** The task **
Pick out every line in the entries below that contains the string "платы", and copy each of those lines.

Saved entries
_ _ _ _ _ _ _

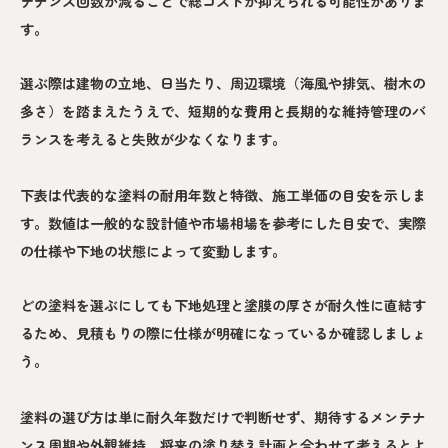
テナンス回数が減ることで総コストが抑えられる可能性がありま
す。
選ぶ際は建物の立地、日当たり、周辺環境（海風や排気、樹木の
多さ）を踏まえたうえで、短期的な費用と長期的な維持管理のバ
ランスを考えると失敗が少なくなります。
下表は代表的な塗料の耐用年数と特徴、施工単価の目安を示しま
す。数値は一般的な設計値や市場相場を参考にした目安で、実際
の仕様や下地の状態によって変動します。
どの塗料を選ぶにしても下地処理と塗膜の厚さが耐久性に直結す
るため、見積もりの際に仕様が明確になっているか確認しましょ
う。
塗料の選び方は単に耐久年数だけで判断せず、期待するメンテナ
ンス周期や外観維持、将来の塗り替え計画と合わせて考えるとよ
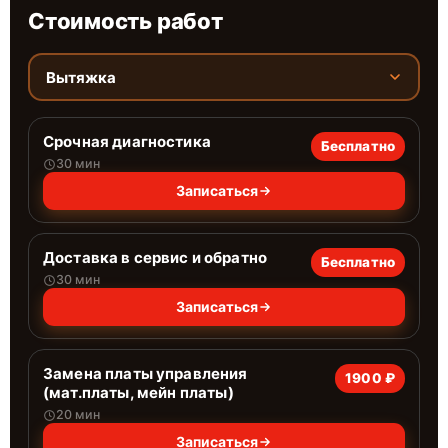
Стоимость работ
Вытяжка
Срочная диагностика
Бесплатно
30 мин
Записаться
Доставка в сервис и обратно
Бесплатно
30 мин
Записаться
Замена платы управления
1900 ₽
(мат.платы, мейн платы)
20 мин
Записаться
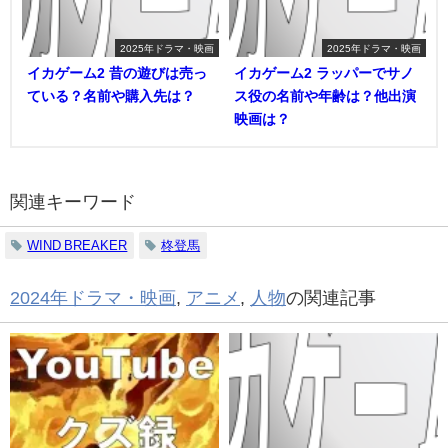
2025年ドラマ・映画
2025年ドラマ・映画
イカゲーム2 昔の遊びは売っ
イカゲーム2 ラッパーでサノ
ている？名前や購入先は？
ス役の名前や年齢は？他出演
映画は？
関連キーワード
WIND BREAKER
柊登馬
2024年ドラマ・映画
,
アニメ
,
人物
の関連記事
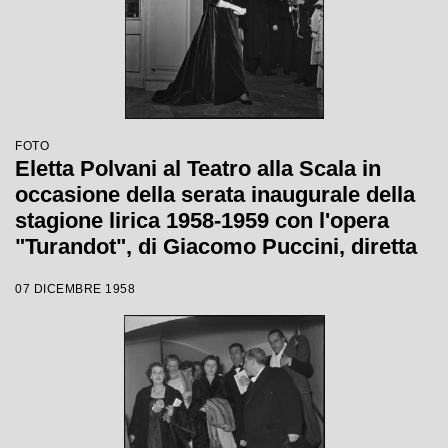
FOTO
Eletta Polvani al Teatro alla Scala in
occasione della serata inaugurale della
stagione lirica 1958-1959 con l'opera
"Turandot", di Giacomo Puccini, diretta
da Antonino Votto con la regia di
07 DICEMBRE 1958
Margherita Wallmann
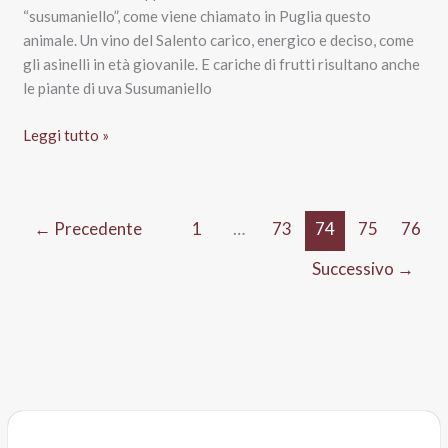
“susumaniello”, come viene chiamato in Puglia questo
animale. Un vino del Salento carico, energico e deciso, come
gli asinelli in età giovanile. E cariche di frutti risultano anche
le piante di uva Susumaniello
Serre
Leggi tutto »
Susumaniello
–
Cantina
←
Precedente
1
…
73
74
75
76
due
Palme
Successivo
→
Salento
Igp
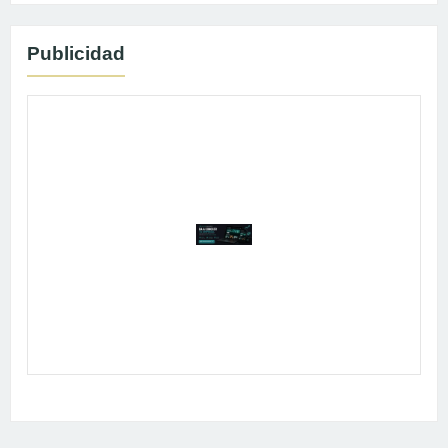
Publicidad
Publicidad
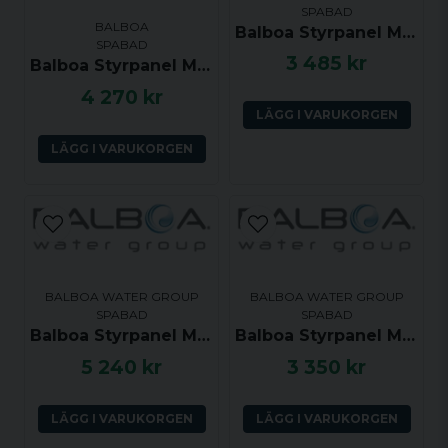
SPABAD
MK3
Ja, ni får publicera min fråga
BALBOA
Balboa Styrpanel ML400 Touch Panel
SPABAD
GL8000
54582
3 485 kr
Balboa Styrpanel ML551 - Jets 1, Light, Mode, Jets 2, Jets 3, Jets 4, Warm, Cool - 55600
MK3
4 270 kr
LÄGG I VARUKORGEN
LÄGG I VARUKORGEN
Knapplayout:
Jets
Aux
Temp
Ljus
Skicka fråga
BALBOA WATER GROUP
BALBOA WATER GROUP
SPABAD
SPABAD
Balboa Styrpanel ML550 Long Touch Panel 2 Pump with Air or P3
Balboa Styrpanel ML260 - Jet, Aux, Temp, Light - 54270
5 240 kr
3 350 kr
LÄGG I VARUKORGEN
LÄGG I VARUKORGEN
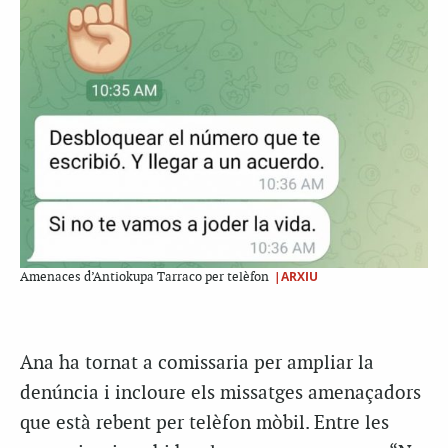
|ARXIU
Amenaces d’Antiokupa Tarraco per telèfon
Ana ha tornat a comissaria per ampliar la
denúncia i incloure els missatges amenaçadors
que està rebent per telèfon mòbil. Entre les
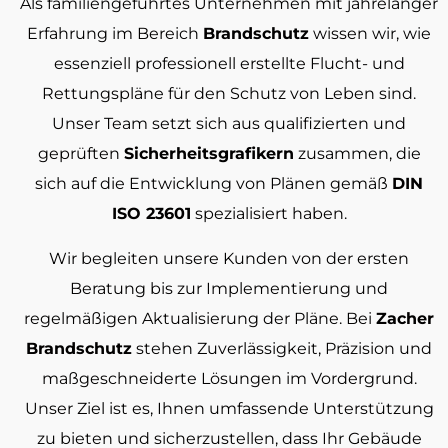
Als familiengeführtes Unternehmen mit jahrelanger
Erfahrung im Bereich
Brandschutz
wissen wir, wie
essenziell professionell erstellte Flucht- und
Rettungspläne für den Schutz von Leben sind.
Unser Team setzt sich aus qualifizierten und
geprüften
Sicherheitsgrafikern
zusammen, die
sich auf die Entwicklung von Plänen gemäß
DIN
ISO 23601
spezialisiert haben.
Wir begleiten unsere Kunden von der ersten
Beratung bis zur Implementierung und
regelmäßigen Aktualisierung der Pläne. Bei
Zacher
Brandschutz
stehen Zuverlässigkeit, Präzision und
maßgeschneiderte Lösungen im Vordergrund.
Unser Ziel ist es, Ihnen umfassende Unterstützung
zu bieten und sicherzustellen, dass Ihr Gebäude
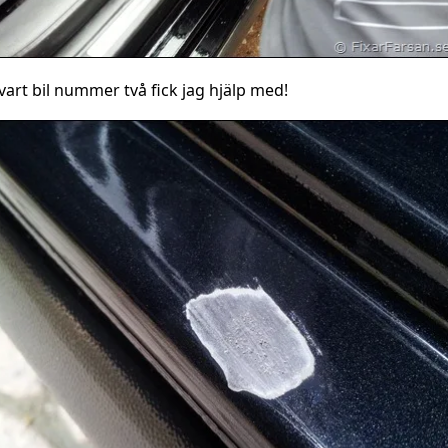
vart bil nummer två fick jag hjälp med!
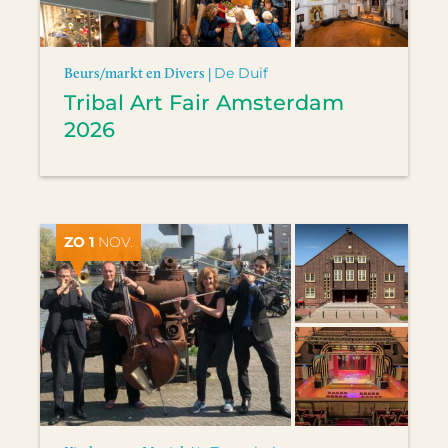
Beurs/markt en Divers |
De Duif
Tribal Art Fair Amsterdam
2026
ZO 1
NOV.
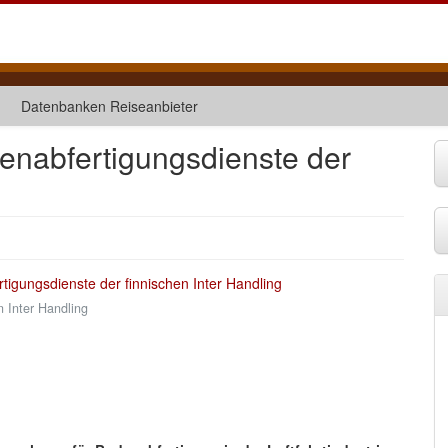
Datenbanken Reiseanbieter
enabfertigungsdienste der
n Inter Handling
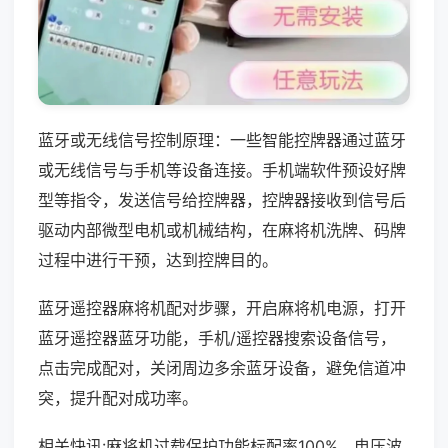
蓝牙或无线信号控制原理：一些智能控牌器通过蓝牙
或无线信号与手机等设备连接。手机端软件预设好牌
型等指令，发送信号给控牌器，控牌器接收到信号后
驱动内部微型电机或机械结构，在麻将机洗牌、码牌
过程中进行干预，达到控牌目的。
蓝牙遥控器麻将机配对步骤，开启麻将机电源，打开
蓝牙遥控器蓝牙功能，手机/遥控器搜索设备信号，
点击完成配对，关闭周边多余蓝牙设备，避免信道冲
突，提升配对成功率。
相关快讯:麻将机过载保护功能标配率100%，电压波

_ _ _ _ _ _ _

** Reply to the task **
Замена платы управления
(мат.платы, мейн платы)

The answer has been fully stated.